Calculate the temperature at which a body may appear (i) deep red (7900A) and (ii) blue (5000A).

To solve the problem of calculating the temperature at which a body may appear deep red (7900 Å) and blue (5000 Å), we will use Wien's Displacement Law. This law states that the wavelength of the peak emission of a black body is inversely proportional to its temperature.
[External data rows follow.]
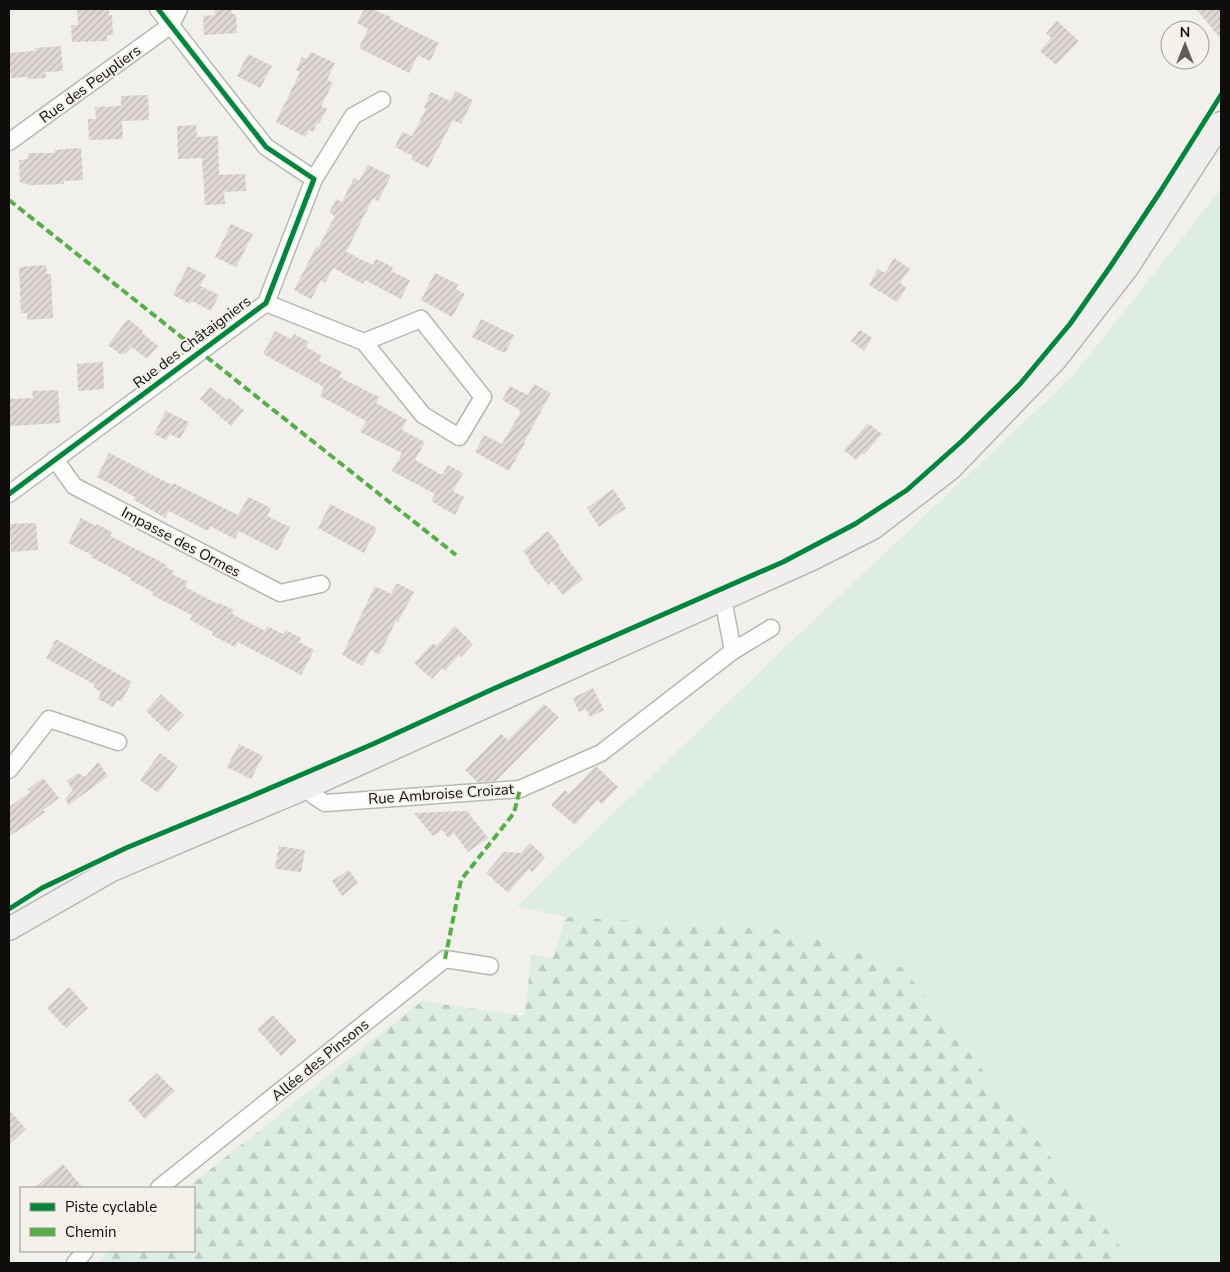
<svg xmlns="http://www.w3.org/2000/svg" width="1230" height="1272" viewBox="0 0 1230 1272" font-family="'Nunito Sans',sans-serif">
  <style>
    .green { fill: #deede3 }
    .forest { fill: url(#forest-firs) }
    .building { fill: url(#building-hatch) }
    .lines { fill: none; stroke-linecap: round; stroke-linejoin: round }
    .street-casing { stroke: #b7b7b4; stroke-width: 19 }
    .secondary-casing { stroke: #b7b7b4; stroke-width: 25 }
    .street { stroke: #fdfdfc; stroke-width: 16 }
    .secondary { stroke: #f1efed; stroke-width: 22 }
    .quiet { stroke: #54b044; stroke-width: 4; stroke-dasharray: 8 4; stroke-linecap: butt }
    .cycleway-casing { stroke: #f3f1ea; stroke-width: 8 }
    .cycleway { stroke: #00873e; stroke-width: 5 }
    .labels { text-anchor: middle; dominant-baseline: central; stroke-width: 4; stroke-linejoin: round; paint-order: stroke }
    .street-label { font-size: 15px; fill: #0f0e0c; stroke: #f3f1ea }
  </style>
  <defs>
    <pattern id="forest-firs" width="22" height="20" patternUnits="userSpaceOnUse" patternTransform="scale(1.25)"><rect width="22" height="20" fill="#deede3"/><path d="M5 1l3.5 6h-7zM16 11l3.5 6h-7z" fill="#bdcac2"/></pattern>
    <pattern id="building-hatch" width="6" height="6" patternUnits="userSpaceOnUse" patternTransform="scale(1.25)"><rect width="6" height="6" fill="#dfd8d4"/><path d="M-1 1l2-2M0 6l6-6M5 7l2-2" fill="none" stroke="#beb8b5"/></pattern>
  </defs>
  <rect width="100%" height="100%" fill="#f1f0ec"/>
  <polygon class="green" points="1221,189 1221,1263 1133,1263 903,968 790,930 566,917 517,906 798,635 1072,377"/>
  <polygon class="forest" points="566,917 790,930 903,968 1133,1263 98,1263 108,1251 194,1251 194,1188 187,1188 422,1001 524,1016 532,954 553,958"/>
  <g class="building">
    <polygon points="77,9 109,9 109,15 112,15 113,35 107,35 107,41 72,42 71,25 78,25"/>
    <polygon points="215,9 231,9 232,14 236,14 237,33 204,35 203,16 215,15"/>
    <polygon points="364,9 372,9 391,17 390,19 439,43 430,61 418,55 409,73 359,48 368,29 357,23"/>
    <polygon points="1196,9 1221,9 1221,39"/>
    <polygon points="1057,21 1079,41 1056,65 1040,51 1051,38 1046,33"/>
    <polygon points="61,46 63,71 45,72 46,78 28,79 28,77 11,78 9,53 36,51 35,48"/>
    <polygon points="311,52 335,63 327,80 333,83 321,106 327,109 319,124 317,123 313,132 309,130 305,137 276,122 300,72 296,70 302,57 307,59"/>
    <polygon points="248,54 272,66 260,88 237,76"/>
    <polygon points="456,91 473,100 461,124 453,120 428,168 411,159 413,156 395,147 402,132 412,136 426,109 424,107 431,92 450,101"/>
    <polygon points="148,95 149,120 122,121 123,139 89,140 88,119 96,119 95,107 121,106 121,96"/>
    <polygon points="196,125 197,137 218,136 219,175 245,174 246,191 224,192 225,204 205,205 202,158 178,159 177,126"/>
    <polygon points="81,148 83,180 64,181 64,184 31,185 20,182 19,160 28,159 28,153 55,153 55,150"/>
    <polygon points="368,165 391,176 378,201 373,198 346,252 373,265 376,259 393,267 391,271 410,280 401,299 365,280 363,284 333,268 325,283 321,280 311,299 294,290 316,247 318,248 335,216 329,213 336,199 342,202 354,178 359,181"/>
    <polygon points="231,224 253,234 236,267 215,257"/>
    <polygon points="894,258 910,269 900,283 906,288 897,302 869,285 878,269 885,273"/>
    <polygon points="46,265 47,274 51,274 53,318 27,320 27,313 21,313 19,267"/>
    <polygon points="188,266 206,275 200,286 219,295 211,311 192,301 190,304 173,295"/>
    <polygon points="435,273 458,284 456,289 465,294 452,317 421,300"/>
    <polygon points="128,319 143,331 142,333 158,346 147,359 132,347 125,354 120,354 108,345"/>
    <polygon points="481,319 514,335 505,353 472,337"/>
    <polygon points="860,330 872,338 864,351 851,341"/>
    <polygon points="275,331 291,339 294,334 309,342 306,347 322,356 319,361 342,372 339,377 379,397 376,403 407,420 402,430 425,442 415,460 442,475 448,465 463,473 453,491 464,497 455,515 431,501 435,494 392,471 402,453 360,432 366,421 320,396 324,387 263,354"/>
    <polygon points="103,362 104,389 78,391 77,364"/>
    <polygon points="534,384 551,393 524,442 525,443 509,471 475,452 484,435 502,444 520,413 519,412 520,410 502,400 510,386 528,395"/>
    <polygon points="210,387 227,400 229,398 244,410 231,426 200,399"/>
    <polygon points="58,390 60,423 9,426 9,399 33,398 32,391"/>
    <polygon points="166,411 189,422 180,439 170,434 166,440 154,434"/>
    <polygon points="868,423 882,434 864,455 862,453 856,460 844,450"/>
    <polygon points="109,453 172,485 173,483 238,515 248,497 271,508 267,516 290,527 278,551 239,531 235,539 210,526 208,531 169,511 165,518 134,500 135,497 97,477"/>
    <polygon points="613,489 626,508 599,527 587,508"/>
    <polygon points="330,504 377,528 364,553 318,528"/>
    <polygon points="81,518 96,526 97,524 112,532 110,536 167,565 166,567 174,571 172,574 188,582 185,587 218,604 219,603 234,610 232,614 265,631 267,626 283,634 286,630 301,638 299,642 314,650 301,675 238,642 235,647 212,635 213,632 190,620 192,615 152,595 153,592 130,580 131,578 91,557 92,555 68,543"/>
    <polygon points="36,523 38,550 11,552 10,524"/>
    <polygon points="548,531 560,546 558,547 583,579 563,595 552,581 548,585 529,562 530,560 523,551"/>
    <polygon points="397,583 414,592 398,622 396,621 379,655 371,650 362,666 347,658 347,657 342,655 375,586 391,594"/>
    <polygon points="455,626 473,644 461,657 459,655 445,671 442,668 432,679 414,663 433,643 436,646"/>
    <polygon points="56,639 132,682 121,702 117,700 113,707 98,699 101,692 93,687 95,685 46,658"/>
    <polygon points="593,688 604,710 590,717 586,709 579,712 573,698"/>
    <polygon points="161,694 184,715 168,732 146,711"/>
    <polygon points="544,704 559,717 496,781 477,782 465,770 501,734 508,740"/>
    <polygon points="239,744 263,756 251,779 227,767"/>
    <polygon points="160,753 178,766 158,793 140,780"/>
    <polygon points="98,762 108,776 69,805 65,799 73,790 67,781 78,773 85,777"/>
    <polygon points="596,766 618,787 602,804 597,800 575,825 551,805 565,790 569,794"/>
    <polygon points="43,778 59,798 43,810 45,812 29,824 9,836 9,807 30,792 28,789"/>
    <polygon points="467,811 488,838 468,852 454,833 448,838 443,830 433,836 414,813"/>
    <polygon points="530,843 545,857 532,872 529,869 508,893 486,873 504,852 521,853"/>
    <polygon points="279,846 305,850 301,872 275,869"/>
    <polygon points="349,870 358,883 342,896 332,881"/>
    <polygon points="69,987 88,1008 66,1028 47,1008"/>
    <polygon points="273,1015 297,1041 281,1056 257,1029"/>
    <polygon points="157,1073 175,1091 145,1119 128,1100"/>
    <polygon points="9,1110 26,1129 9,1145"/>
    <polygon points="63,1164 83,1188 34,1188"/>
  </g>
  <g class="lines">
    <g class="street-casing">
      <g id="street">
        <polyline points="9,142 171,25 179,9"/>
        <polyline points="314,179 353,116 382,100"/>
        <polyline points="266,303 364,342 423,415 459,437 483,397 421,319 364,342"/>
        <polyline points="55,459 74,486 280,593 321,584"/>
        <polyline points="9,494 266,303 314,179 266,147 158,9"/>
        <polyline points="723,599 733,651"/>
        <polyline points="9,770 49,719 118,742"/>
        <polyline points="310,786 314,796 325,803 520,789 601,753 733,651 771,628"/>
        <polyline points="159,1188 445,959 490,966"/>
        <polyline points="75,1263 85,1251"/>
      </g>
    </g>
    <g class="secondary-casing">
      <polyline id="secondary" points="9,929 112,870 310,786 814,558 873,528 950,469 1056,359 1127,268 1221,123"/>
    </g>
    <use href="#street" class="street"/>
    <use href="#secondary" class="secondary"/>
    <g class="quiet">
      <polyline points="9,200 456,555"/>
      <polyline points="445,959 461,880 514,813 520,789"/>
    </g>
    <g class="cycleway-casing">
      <g id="cycleway">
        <polyline points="9,494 266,303 314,179 266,147 158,9"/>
        <polyline points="9,909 42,888 126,848 247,798 373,744 493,689 783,562 855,524 907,490 962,441 1020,384 1070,324 1110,267 1160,192 1221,95"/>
      </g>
    </g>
    <use href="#cycleway" class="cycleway"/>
  </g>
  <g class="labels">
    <g class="street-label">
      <text transform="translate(90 84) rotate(-36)">Rue des Peupliers</text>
      <text transform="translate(192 342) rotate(-37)">Rue des Châtaigniers</text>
      <text transform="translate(181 542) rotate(28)">Impasse des Ormes</text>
      <text transform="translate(441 794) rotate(-4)">Rue Ambroise Croizat</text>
      <text transform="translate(320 1060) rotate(-39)">Allée des Pinsons</text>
    </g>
  </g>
  <rect width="1230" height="1272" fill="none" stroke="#0f0e0c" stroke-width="20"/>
  <rect x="20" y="1187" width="175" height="65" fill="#f3f1ea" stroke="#989691"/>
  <rect x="30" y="1203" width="25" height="8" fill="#00873e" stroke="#989691"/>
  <text x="65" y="1212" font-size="15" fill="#0f0e0c">Piste cyclable</text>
  <rect x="30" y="1228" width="25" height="8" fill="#54b044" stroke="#989691"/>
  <text x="65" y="1237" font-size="15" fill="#0f0e0c">Chemin</text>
  <g transform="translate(1185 45)"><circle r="24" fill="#f3f1ea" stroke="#989691"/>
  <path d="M0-4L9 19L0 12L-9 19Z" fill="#5e5d5a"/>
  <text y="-8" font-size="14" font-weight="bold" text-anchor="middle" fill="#0f0e0c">N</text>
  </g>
</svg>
The formula can be expressed as: \[ \lambda \cdot T = b \] where: - \(\lambda\) is the wavelength in meters, - \(T\) is the temperature in Kelvin, - \(b\) is Wien's displacement constant, approximately \(3 \times 10^{-3} \, \text{m} \cdot \text{K}\). ### Step-by-Step Solution: #### Part (i): Deep Red (7900 Å) 1. **Convert the wavelength from Ångströms to meters:** \[ \lambda = 7900 \, \text{Å} = 7900 \times 10^{-10} \, \text{m} = 7.9 \times 10^{-7} \, \text{m} \] 2. **Use Wien's Displacement Law to find the temperature:** \[ T = \frac{b}{\lambda} \] Substituting the values: \[ T = \frac{3 \times 10^{-3} \, \text{m} \cdot \text{K}}{7.9 \times 10^{-7} \, \text{m}} \] 3. **Calculate the temperature:** \[ T \approx \frac{3 \times 10^{-3}}{7.9 \times 10^{-7}} \approx 3.797 \times 10^{3} \, \text{K} \approx 3.8 \times 10^{3} \, \text{K} \] #### Part (ii): Blue (5000 Å) 1. **Convert the wavelength from Ångströms to meters:** \[ \lambda = 5000 \, \text{Å} = 5000 \times 10^{-10} \, \text{m} = 5.0 \times 10^{-7} \, \text{m} \] 2. **Use Wien's Displacement Law to find the temperature:** \[ T = \frac{b}{\lambda} \] Substituting the values: \[ T = \frac{3 \times 10^{-3} \, \text{m} \cdot \text{K}}{5.0 \times 10^{-7} \, \text{m}} \] 3. **Calculate the temperature:** \[ T \approx \frac{3 \times 10^{-3}}{5.0 \times 10^{-7}} \approx 6.0 \times 10^{3} \, \text{K} \] ### Final Results: - The temperature for the body appearing deep red (7900 Å) is approximately **3800 K**. - The temperature for the body appearing blue (5000 Å) is approximately **6000 K**.